> _DATA PROVIDED_:
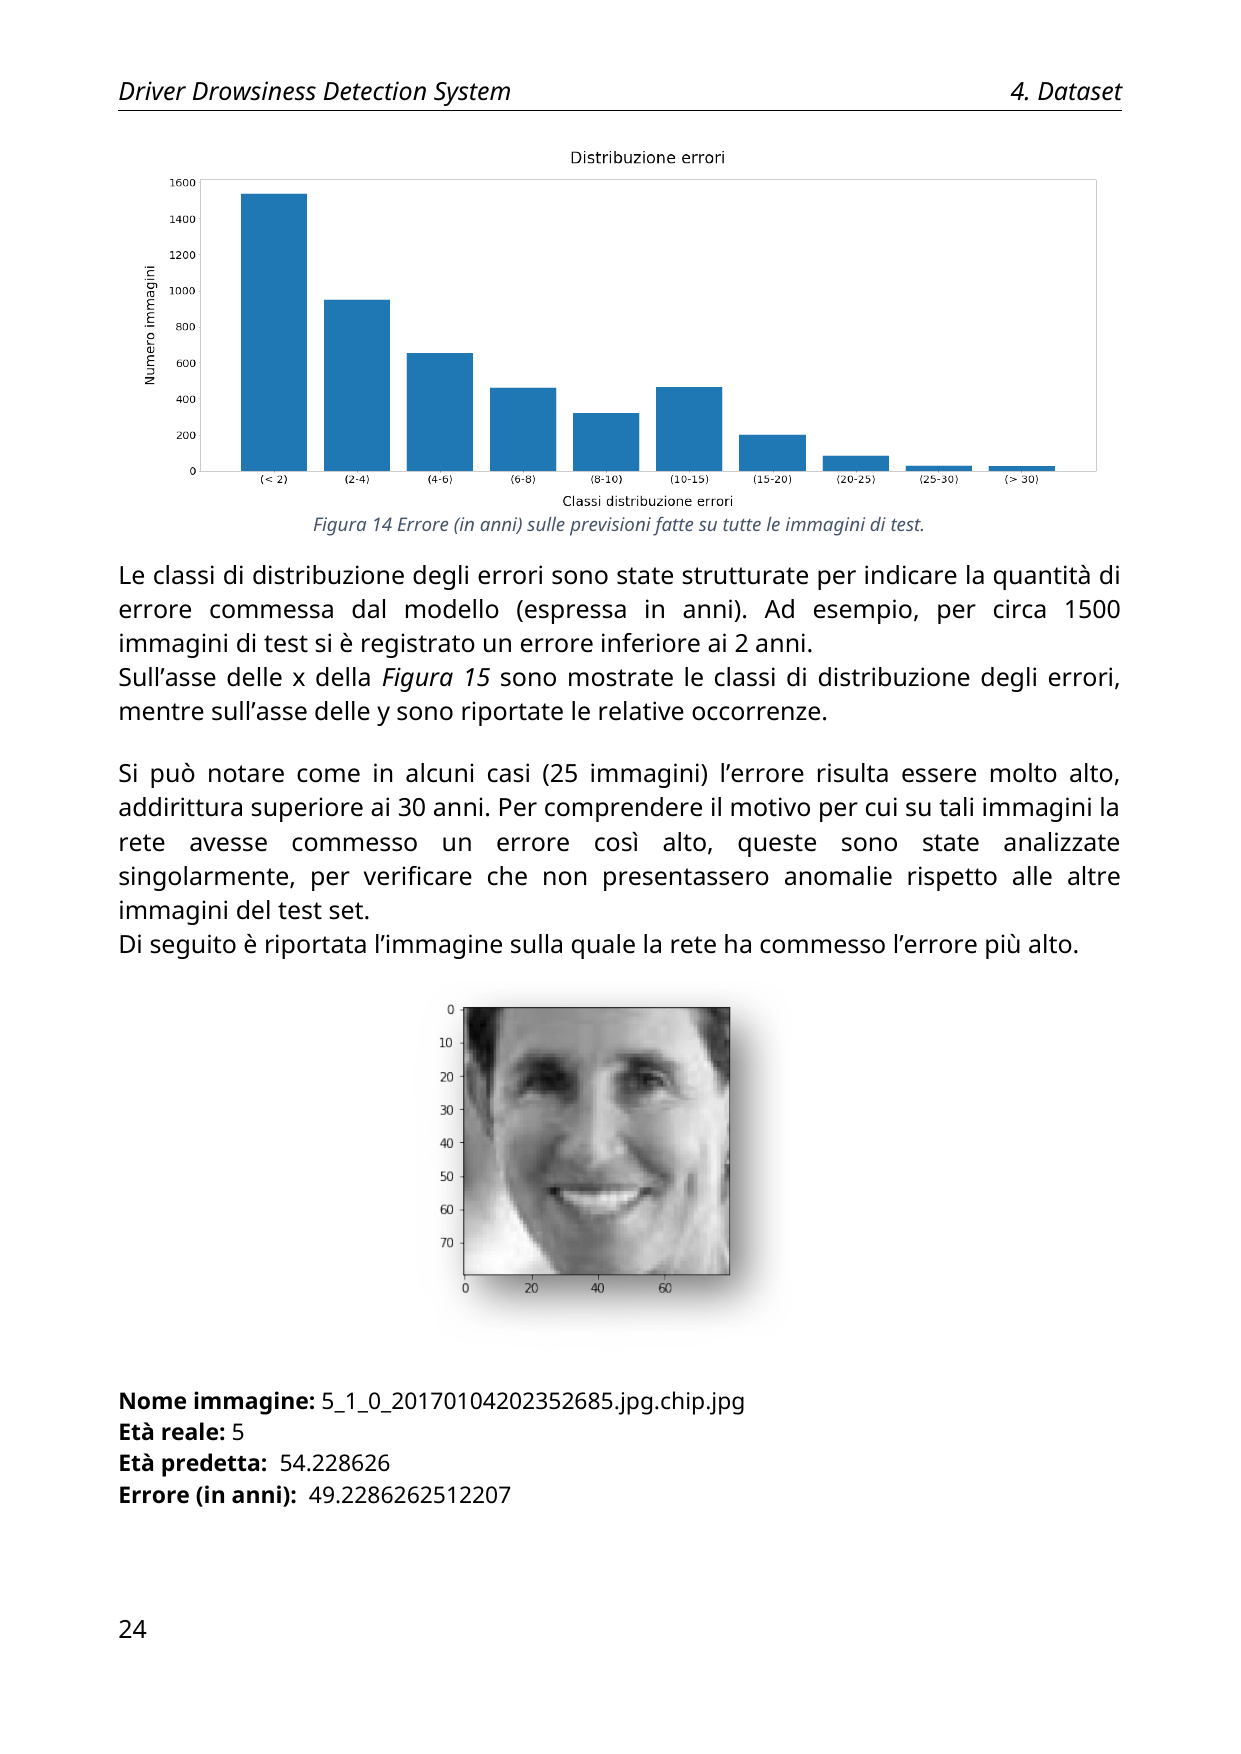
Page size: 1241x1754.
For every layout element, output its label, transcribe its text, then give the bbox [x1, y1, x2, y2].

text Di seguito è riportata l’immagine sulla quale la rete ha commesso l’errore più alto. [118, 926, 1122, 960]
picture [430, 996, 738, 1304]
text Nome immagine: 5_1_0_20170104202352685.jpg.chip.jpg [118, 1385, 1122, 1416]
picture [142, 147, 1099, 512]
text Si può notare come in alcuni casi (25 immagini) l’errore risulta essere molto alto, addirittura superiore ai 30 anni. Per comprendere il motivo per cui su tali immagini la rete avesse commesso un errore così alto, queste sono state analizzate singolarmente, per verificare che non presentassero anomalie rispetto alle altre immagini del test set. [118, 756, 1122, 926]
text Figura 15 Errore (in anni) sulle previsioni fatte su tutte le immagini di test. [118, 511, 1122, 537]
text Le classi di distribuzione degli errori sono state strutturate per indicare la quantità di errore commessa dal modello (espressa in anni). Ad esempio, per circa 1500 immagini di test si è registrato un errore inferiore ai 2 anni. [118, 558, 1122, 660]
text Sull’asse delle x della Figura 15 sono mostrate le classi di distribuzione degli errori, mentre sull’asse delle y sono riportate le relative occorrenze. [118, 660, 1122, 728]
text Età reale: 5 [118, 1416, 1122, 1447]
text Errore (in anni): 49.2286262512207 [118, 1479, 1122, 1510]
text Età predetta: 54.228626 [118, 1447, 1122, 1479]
==
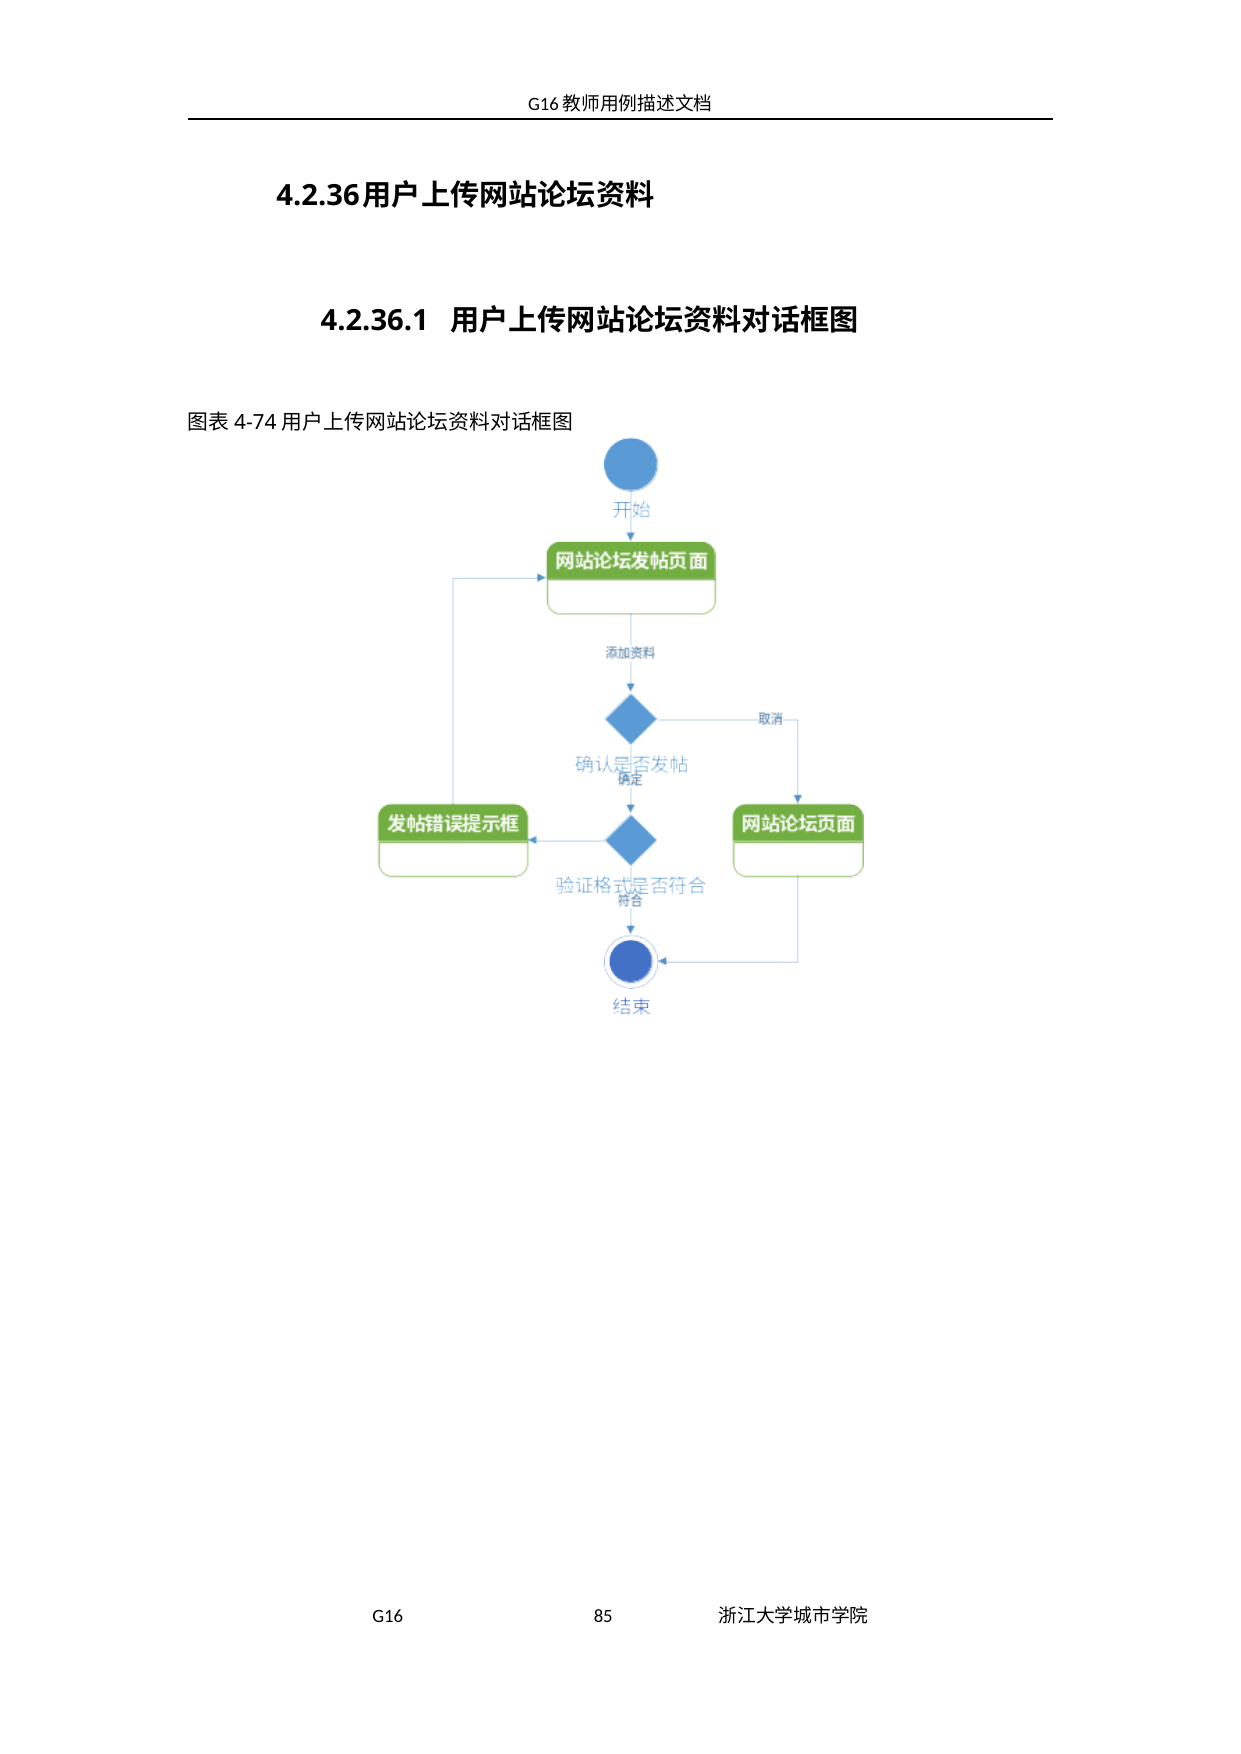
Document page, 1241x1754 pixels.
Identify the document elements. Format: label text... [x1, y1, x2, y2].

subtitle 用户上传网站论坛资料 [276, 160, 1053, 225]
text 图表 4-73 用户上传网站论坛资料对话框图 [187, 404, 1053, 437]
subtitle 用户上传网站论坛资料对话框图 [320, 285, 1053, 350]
--
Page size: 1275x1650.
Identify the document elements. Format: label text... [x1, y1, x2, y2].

> _TASK_:
Considering each line of the material above, count those with the word "size" and give only the number.

> _WRITTEN RESPONSE_:
2